* Start Data for this task *
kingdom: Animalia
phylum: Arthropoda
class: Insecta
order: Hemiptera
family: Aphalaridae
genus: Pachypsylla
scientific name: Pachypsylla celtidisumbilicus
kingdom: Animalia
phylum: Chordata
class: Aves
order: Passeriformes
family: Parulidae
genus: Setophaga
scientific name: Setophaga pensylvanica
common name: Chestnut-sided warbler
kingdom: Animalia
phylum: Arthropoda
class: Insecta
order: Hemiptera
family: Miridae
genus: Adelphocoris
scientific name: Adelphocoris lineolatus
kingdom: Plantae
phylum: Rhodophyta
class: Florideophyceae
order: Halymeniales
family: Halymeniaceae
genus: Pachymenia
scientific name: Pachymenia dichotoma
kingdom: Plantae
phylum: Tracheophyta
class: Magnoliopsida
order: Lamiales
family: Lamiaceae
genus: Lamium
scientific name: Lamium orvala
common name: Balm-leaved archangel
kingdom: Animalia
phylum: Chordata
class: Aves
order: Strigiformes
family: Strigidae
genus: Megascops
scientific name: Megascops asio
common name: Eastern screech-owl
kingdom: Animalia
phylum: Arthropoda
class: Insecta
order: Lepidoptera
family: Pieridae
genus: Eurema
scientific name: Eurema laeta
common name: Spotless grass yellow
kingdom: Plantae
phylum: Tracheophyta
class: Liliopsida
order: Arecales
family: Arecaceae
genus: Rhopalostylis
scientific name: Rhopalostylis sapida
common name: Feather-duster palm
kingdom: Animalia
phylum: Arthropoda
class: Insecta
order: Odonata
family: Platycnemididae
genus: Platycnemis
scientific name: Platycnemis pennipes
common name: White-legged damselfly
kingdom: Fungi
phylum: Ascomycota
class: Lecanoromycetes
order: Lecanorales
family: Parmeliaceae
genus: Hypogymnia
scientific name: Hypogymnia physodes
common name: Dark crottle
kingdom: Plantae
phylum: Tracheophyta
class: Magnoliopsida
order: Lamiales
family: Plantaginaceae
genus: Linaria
* End Data for this task *
▶ _Your instructions_
Can you reproduce every line of the records above, word for word and in the same order?

▶ _Exercise answer_
kingdom: Animalia
phylum: Arthropoda
class: Insecta
order: Hemiptera
family: Aphalaridae
genus: Pachypsylla
scientific name: Pachypsylla celtidisumbilicus
kingdom: Animalia
phylum: Chordata
class: Aves
order: Passeriformes
family: Parulidae
genus: Setophaga
scientific name: Setophaga pensylvanica
common name: Chestnut-sided warbler
kingdom: Animalia
phylum: Arthropoda
class: Insecta
order: Hemiptera
family: Miridae
genus: Adelphocoris
scientific name: Adelphocoris lineolatus
kingdom: Plantae
phylum: Rhodophyta
class: Florideophyceae
order: Halymeniales
family: Halymeniaceae
genus: Pachymenia
scientific name: Pachymenia dichotoma
kingdom: Plantae
phylum: Tracheophyta
class: Magnoliopsida
order: Lamiales
family: Lamiaceae
genus: Lamium
scientific name: Lamium orvala
common name: Balm-leaved archangel
kingdom: Animalia
phylum: Chordata
class: Aves
order: Strigiformes
family: Strigidae
genus: Megascops
scientific name: Megascops asio
common name: Eastern screech-owl
kingdom: Animalia
phylum: Arthropoda
class: Insecta
order: Lepidoptera
family: Pieridae
genus: Eurema
scientific name: Eurema laeta
common name: Spotless grass yellow
kingdom: Plantae
phylum: Tracheophyta
class: Liliopsida
order: Arecales
family: Arecaceae
genus: Rhopalostylis
scientific name: Rhopalostylis sapida
common name: Feather-duster palm
kingdom: Animalia
phylum: Arthropoda
class: Insecta
order: Odonata
family: Platycnemididae
genus: Platycnemis
scientific name: Platycnemis pennipes
common name: White-legged damselfly
kingdom: Fungi
phylum: Ascomycota
class: Lecanoromycetes
order: Lecanorales
family: Parmeliaceae
genus: Hypogymnia
scientific name: Hypogymnia physodes
common name: Dark crottle
kingdom: Plantae
phylum: Tracheophyta
class: Magnoliopsida
order: Lamiales
family: Plantaginaceae
genus: Linaria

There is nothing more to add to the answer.